(JOB)
Give every line of the data again, unchanged, but with no pictures.
::: EXERCISE INPUTS
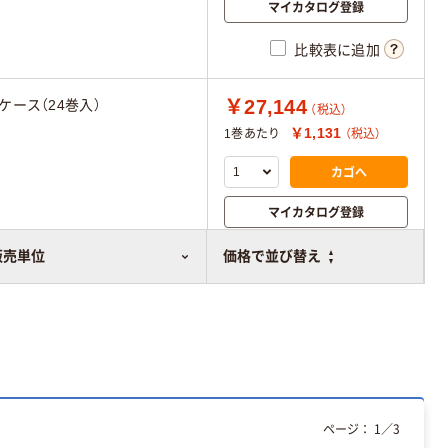
マイカタログ登録
比較表に追加
￥27,144
1ケース（24巻入）
（税込）
￥1,131
1巻あたり
（税込）
カゴへ
マイカタログ登録
比較表に追加
販売単位
価格で並び替え
ページ：
1
／
3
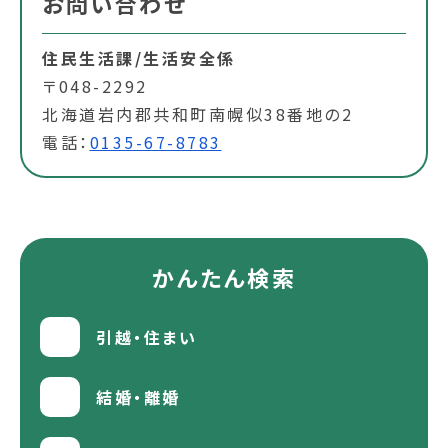
お問い合わせ
住民生活課/生活安全係
〒048-2292
北海道岩内郡共和町南幌似38番地の2
電話：
0135-67-8783
かんたん検索
引越・住まい
結婚・離婚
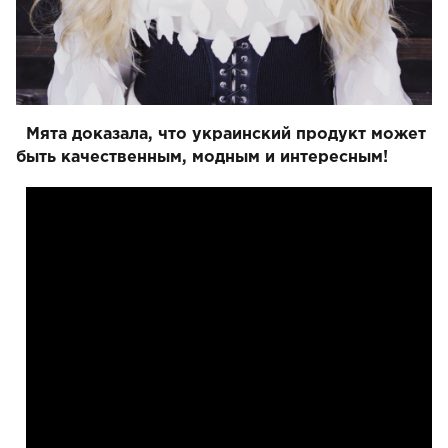
Мята доказала, что украинский продукт может
быть качественным, модным и интересным!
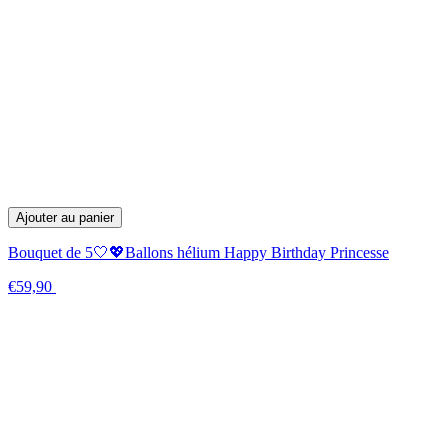
Ajouter au panier
Bouquet de 5🤍💖Ballons hélium Happy Birthday Princesse
€59,90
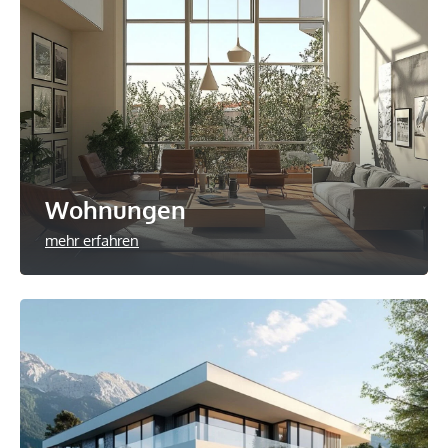
Wohnungen
mehr erfahren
::::::
(ANSWER AREA)
マイカタログ登録
比較表に追加
￥27,144
1ケース（24巻入）
（税込）
￥1,131
1巻あたり
（税込）
カゴへ
マイカタログ登録
比較表に追加
販売単位
価格で並び替え
ページ：
1
／
3
お問い合わせ
住民生活課/生活安全係
〒048-2292
北海道岩内郡共和町南幌似38番地の2
電話：
0135-67-8783
かんたん検索
引越・住まい
結婚・離婚
Мята доказала, что украинский продукт может
быть качественным, модным и интересным!
Ajouter au panier
Bouquet de 5🤍💖Ballons hélium Happy Birthday Princesse
€59,90
Wohnungen
mehr erfahren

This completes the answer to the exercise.